** EXTRACT TO READ follows **

Grass Valley City Council opens dialogue to medical marijuana cultivation
The Grass Valley City Council on Tuesday night discussed options for regulating the cultivation of medical marijuana citywide.
“What do we want our community to look like with the potential (2016) legalization?” Mayor Jason Fouyer said. “The whole idea is to have the conversation before we lose control. Get our input from the public, and craft something that makes sense for us, not the state of California, not the county, but for us.”
According to city documents, the city has no explicit rules regarding governing the outdoor cultivation of medical marijuana, though over recent years local police report they have received nuisance complaints, and identified numerous legal and illegal marijuana cultivation sites.
In 1996, the state adopted Proposition 215, the Compassionate Use Act, that provides legal defense for medical marijuana users. Statewide, more than 40 cities and 25 counties have adopted ordinances that either regulate or ban medical marijuana cultivation.
On Tuesday, Grass Valley Police Department Police Chief John Foster gave a presentation on the impact of marijuana cultivation on the city’s law enforcement.
“In 2013 we had 13 calls for service related to medical marijuana. Some of these were valid under state law and others weren’t,” Foster said. “In 2014 we had nine calls for service, and so far 2015 we’ve had 8 calls for service.”
Cultivation options discussed Tuesday included proposed State Assembly bill 266, which asks for cultivation restrictions for growers in the state.
The council also reviewed what could happen locally if a proposed 2016 California initiative, that would legalize recreational marijuana for adults, were passed.
During public comment local resident and lawyer William McKenna said the city should promote policy that is clear and holds growers accountable to environmental and financial regulations.
“Somehow the grows are dumping nutrients into the streams and they are killing the fish,” McKenna said. “They aren’t conducting their business in a way that isn’t hindering the environment. I know there are millions of dollars of revenue going through this community untaxed. A good amount of the money in the community is grey.”
Andy Burton, a member of The Union editorial board, said marijuana use and cultivation has been a major issue citywide and needs to be continually addressed publicly.

** End of EXTRACT TO READ **

REQUIRED ACTION:
Answer the following questions using the article on the Grass Valley City Council's medical marijuana discussion.
(a) In what year did the state adopt Proposition 215?
(b) How many calls for service related to medical marijuana did the police have in 2013?
(c) According to William McKenna, what are the grows dumping into the streams?

** GIVEN RECORDS follows **

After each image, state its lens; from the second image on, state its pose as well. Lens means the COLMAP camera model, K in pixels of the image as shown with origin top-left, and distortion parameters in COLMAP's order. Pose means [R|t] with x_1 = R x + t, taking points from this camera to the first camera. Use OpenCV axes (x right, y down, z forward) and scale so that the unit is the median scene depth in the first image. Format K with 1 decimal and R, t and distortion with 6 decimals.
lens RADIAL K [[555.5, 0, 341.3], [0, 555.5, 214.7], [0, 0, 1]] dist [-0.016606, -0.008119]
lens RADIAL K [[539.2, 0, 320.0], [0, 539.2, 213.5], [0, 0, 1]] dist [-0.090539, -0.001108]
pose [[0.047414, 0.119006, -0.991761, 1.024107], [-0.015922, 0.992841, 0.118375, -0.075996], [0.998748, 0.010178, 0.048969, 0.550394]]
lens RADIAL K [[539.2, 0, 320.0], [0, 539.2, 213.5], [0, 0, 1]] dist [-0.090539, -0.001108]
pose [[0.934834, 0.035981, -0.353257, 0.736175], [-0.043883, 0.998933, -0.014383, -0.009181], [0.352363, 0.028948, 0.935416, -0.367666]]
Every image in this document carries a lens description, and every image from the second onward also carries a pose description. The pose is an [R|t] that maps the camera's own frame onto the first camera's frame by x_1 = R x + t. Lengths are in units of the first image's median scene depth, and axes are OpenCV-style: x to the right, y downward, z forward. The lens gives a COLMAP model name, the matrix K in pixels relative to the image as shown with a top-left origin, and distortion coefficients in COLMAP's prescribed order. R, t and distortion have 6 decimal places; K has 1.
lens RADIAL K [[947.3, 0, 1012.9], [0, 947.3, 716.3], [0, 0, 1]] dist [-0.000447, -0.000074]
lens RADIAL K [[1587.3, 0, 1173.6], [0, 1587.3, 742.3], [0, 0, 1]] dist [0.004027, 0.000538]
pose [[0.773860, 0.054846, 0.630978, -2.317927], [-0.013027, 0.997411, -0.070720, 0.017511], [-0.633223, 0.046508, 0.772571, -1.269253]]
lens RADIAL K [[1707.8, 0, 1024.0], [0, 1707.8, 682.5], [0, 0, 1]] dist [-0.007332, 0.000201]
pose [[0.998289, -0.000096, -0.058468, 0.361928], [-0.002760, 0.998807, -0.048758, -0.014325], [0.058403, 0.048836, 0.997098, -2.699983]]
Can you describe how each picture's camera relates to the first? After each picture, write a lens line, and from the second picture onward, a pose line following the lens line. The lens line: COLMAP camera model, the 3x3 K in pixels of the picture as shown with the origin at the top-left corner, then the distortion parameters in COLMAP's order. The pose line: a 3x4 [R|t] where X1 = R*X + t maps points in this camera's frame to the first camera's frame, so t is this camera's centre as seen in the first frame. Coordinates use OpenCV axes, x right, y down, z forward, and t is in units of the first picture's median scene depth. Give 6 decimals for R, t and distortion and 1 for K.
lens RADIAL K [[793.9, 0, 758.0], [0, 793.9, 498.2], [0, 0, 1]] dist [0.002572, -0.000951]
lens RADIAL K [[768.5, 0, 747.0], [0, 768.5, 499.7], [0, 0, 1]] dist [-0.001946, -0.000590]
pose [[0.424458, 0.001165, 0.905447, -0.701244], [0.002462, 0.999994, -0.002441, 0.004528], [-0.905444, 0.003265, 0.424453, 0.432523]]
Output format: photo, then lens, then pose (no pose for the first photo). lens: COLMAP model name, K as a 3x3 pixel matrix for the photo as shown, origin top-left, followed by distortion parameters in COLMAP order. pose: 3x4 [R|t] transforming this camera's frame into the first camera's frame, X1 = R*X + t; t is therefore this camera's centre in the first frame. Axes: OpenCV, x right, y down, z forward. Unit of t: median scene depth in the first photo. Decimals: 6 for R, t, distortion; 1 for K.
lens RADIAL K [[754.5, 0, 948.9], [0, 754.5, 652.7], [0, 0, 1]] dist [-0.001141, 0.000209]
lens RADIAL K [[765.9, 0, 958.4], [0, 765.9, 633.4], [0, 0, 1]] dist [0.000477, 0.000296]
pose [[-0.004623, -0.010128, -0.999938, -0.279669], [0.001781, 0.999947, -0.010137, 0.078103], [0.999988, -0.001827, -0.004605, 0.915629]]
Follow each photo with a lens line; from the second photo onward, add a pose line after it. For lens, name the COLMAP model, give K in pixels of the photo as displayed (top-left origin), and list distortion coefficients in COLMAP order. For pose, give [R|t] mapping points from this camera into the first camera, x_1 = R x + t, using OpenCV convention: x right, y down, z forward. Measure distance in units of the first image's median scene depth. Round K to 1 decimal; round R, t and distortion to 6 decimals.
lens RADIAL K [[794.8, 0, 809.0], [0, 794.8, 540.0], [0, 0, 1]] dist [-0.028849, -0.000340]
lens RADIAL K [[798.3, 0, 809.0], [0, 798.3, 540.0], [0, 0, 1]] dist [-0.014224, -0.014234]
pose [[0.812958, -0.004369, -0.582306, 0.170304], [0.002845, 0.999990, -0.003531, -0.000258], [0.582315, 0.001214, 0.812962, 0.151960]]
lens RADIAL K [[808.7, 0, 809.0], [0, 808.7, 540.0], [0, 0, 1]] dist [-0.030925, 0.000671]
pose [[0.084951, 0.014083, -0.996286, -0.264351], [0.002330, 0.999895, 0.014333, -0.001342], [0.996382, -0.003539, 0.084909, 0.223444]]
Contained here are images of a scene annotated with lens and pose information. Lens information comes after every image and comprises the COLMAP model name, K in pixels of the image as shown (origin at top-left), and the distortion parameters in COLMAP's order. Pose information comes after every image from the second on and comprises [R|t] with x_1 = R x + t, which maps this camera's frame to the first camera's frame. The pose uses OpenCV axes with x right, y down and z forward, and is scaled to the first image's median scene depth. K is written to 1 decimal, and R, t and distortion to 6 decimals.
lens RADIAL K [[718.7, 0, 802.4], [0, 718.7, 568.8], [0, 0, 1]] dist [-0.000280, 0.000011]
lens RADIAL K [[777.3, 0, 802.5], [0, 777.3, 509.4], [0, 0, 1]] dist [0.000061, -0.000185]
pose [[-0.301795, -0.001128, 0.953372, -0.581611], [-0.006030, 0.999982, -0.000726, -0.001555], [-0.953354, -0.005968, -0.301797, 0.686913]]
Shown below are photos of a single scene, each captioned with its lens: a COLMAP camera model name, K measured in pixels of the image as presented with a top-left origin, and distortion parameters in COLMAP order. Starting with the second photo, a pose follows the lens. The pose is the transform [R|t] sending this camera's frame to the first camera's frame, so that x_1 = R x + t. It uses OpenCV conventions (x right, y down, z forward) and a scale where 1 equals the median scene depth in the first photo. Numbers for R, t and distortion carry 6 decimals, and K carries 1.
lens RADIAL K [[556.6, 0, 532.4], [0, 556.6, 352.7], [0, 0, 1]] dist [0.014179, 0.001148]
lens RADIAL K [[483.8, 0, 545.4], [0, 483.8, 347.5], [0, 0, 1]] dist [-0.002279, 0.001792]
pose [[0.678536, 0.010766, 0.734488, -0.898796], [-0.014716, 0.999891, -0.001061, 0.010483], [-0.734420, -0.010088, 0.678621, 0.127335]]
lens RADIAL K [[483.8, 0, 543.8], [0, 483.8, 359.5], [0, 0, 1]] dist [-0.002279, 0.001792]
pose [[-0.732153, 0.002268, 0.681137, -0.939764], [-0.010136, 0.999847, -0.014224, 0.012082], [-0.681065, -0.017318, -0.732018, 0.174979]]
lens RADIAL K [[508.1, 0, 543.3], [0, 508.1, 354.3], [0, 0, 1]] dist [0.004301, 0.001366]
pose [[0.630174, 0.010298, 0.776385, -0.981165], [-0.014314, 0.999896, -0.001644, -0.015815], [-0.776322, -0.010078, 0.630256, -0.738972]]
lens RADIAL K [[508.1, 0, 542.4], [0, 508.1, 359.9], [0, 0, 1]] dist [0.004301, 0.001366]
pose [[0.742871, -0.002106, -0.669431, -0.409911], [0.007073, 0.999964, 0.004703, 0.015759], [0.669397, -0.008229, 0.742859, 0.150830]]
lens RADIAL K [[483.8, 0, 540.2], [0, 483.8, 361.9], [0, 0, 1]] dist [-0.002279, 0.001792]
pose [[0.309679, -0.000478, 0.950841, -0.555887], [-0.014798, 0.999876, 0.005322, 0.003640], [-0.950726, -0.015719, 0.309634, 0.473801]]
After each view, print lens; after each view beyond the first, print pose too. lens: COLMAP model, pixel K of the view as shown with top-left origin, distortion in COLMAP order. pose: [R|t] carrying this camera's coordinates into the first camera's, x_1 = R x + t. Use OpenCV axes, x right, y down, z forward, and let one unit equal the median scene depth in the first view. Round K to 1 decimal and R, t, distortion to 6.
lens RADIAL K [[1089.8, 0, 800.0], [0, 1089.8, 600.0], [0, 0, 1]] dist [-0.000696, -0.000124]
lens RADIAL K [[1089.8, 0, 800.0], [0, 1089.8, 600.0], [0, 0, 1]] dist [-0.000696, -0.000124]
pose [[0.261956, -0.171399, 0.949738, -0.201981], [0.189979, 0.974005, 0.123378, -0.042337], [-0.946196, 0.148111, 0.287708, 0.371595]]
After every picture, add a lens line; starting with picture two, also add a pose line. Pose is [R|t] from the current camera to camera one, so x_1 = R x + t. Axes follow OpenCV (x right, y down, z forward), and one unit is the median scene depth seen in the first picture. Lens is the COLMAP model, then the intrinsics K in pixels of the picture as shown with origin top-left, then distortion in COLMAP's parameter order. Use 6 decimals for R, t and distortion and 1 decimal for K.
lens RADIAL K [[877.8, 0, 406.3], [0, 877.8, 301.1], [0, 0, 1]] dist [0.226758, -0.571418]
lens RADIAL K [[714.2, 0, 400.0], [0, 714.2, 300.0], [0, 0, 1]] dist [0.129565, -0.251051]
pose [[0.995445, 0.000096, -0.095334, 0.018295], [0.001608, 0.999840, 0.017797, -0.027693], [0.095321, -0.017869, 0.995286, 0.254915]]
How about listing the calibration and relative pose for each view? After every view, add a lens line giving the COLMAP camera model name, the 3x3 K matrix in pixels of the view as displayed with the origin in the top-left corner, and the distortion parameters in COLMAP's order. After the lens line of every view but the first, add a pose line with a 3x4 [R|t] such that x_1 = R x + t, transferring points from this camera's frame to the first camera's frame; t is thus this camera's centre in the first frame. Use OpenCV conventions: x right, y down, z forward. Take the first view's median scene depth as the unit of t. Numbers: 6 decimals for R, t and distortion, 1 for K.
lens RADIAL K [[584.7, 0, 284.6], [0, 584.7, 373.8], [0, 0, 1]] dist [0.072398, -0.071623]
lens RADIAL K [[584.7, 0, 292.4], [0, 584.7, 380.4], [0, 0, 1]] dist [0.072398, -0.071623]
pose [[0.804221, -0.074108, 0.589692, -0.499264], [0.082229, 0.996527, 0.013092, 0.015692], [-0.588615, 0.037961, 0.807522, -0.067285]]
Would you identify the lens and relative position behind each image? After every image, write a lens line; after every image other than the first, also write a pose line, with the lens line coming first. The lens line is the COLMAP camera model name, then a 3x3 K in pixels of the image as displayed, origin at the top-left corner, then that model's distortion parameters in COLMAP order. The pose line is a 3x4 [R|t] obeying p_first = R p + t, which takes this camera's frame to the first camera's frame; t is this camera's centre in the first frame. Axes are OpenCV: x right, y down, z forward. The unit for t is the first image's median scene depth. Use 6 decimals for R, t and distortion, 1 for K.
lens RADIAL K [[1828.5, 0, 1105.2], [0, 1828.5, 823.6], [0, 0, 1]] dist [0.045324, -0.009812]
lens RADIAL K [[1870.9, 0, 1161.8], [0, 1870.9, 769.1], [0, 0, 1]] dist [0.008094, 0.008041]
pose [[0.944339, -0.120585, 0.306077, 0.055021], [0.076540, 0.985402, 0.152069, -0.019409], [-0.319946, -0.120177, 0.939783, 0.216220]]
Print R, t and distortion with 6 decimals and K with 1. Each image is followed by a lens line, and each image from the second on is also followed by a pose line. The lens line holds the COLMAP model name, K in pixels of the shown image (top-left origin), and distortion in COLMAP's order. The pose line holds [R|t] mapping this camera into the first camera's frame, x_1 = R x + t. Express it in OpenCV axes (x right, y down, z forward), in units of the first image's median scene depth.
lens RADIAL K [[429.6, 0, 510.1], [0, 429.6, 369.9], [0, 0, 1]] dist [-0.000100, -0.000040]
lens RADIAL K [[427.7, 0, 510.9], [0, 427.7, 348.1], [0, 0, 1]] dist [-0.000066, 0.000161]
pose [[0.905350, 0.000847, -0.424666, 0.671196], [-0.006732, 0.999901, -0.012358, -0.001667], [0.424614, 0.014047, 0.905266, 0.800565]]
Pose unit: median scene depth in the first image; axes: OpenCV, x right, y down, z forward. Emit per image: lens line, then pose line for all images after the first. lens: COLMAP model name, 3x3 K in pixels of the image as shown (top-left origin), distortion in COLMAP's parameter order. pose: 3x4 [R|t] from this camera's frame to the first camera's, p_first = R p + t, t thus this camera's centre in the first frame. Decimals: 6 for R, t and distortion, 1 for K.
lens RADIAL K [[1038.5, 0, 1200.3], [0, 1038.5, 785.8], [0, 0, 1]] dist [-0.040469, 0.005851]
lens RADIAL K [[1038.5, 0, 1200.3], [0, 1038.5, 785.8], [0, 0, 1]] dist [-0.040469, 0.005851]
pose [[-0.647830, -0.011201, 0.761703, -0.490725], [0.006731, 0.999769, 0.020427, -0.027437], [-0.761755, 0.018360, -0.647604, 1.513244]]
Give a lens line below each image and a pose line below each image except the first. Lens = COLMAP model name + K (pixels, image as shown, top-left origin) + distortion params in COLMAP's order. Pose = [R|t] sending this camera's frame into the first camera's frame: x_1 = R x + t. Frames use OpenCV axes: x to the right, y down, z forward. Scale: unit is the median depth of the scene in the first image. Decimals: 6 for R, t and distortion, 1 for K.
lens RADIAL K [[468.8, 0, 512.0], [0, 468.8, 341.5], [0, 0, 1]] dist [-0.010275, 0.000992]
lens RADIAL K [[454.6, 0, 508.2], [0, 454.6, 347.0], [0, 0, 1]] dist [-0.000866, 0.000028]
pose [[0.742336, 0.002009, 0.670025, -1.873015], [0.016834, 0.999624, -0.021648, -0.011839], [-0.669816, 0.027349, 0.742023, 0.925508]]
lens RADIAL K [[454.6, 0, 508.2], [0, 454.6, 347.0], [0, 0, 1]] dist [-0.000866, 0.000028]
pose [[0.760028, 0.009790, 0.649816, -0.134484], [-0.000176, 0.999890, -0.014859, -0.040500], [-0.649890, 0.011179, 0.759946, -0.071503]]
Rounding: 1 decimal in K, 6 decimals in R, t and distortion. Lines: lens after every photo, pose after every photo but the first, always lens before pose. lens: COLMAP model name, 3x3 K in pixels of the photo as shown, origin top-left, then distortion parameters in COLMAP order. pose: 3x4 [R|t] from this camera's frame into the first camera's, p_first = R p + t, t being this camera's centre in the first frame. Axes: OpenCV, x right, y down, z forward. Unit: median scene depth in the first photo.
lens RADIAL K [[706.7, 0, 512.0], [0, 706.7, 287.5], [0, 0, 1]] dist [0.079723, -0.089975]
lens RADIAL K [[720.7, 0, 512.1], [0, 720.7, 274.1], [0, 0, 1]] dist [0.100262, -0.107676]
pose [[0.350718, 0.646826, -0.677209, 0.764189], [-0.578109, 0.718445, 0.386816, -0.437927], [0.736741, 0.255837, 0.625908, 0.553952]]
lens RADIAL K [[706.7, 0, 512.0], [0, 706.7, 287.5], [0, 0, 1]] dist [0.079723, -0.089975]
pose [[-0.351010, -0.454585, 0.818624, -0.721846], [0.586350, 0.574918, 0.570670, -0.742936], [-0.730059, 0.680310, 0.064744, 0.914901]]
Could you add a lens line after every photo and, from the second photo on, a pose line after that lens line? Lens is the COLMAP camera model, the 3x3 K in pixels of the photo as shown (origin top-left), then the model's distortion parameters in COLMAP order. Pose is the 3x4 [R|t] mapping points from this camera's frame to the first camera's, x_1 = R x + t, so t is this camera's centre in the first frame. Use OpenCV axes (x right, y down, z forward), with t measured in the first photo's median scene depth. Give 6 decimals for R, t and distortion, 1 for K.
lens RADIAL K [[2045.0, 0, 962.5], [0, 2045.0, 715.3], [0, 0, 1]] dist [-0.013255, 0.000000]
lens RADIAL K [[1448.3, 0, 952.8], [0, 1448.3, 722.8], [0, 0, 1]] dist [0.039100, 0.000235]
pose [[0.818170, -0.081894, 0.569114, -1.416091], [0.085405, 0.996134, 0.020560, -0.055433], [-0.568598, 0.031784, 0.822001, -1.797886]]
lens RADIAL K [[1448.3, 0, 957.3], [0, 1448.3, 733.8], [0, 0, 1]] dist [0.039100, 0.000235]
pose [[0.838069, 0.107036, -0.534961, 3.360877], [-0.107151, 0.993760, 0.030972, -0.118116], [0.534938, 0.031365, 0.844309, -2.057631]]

** End of GIVEN RECORDS **

YOUR SOLUTION:
(a) 1996
(b) 13
(c) Nutrients